● What is needed: Could the data below be retyped exactly, without its pictures?

═══ Supplied data ═══

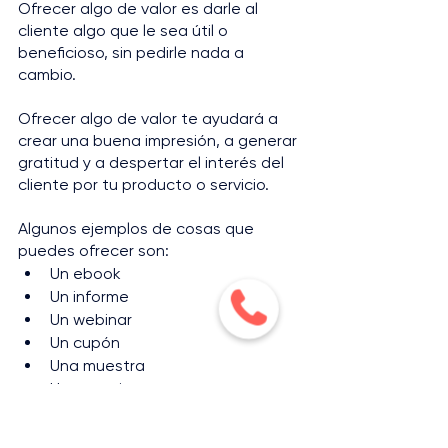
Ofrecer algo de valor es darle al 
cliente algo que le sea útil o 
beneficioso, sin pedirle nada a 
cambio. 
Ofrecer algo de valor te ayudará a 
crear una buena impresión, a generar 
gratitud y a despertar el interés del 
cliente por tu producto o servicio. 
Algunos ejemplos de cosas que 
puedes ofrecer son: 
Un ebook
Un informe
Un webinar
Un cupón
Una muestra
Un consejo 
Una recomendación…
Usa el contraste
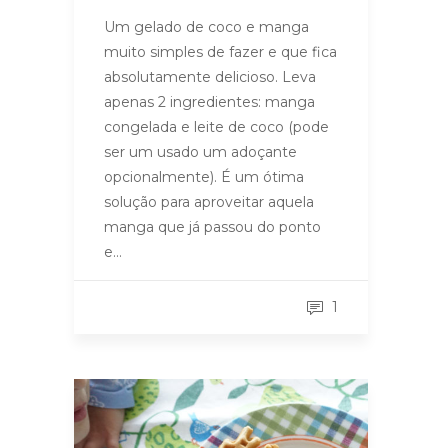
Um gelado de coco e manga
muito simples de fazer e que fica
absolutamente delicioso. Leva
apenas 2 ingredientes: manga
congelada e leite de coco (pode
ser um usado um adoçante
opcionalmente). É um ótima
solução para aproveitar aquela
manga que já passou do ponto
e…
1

═══

● Exercise solution:
Ofrecer algo de valor es darle al 
cliente algo que le sea útil o 
beneficioso, sin pedirle nada a 
cambio. 
Ofrecer algo de valor te ayudará a 
crear una buena impresión, a generar 
gratitud y a despertar el interés del 
cliente por tu producto o servicio. 
Algunos ejemplos de cosas que 
puedes ofrecer son: 
Un ebook
Un informe
Un webinar
Un cupón
Una muestra
Un consejo 
Una recomendación…
Usa el contraste
Um gelado de coco e manga
muito simples de fazer e que fica
absolutamente delicioso. Leva
apenas 2 ingredientes: manga
congelada e leite de coco (pode
ser um usado um adoçante
opcionalmente). É um ótima
solução para aproveitar aquela
manga que já passou do ponto
e…
1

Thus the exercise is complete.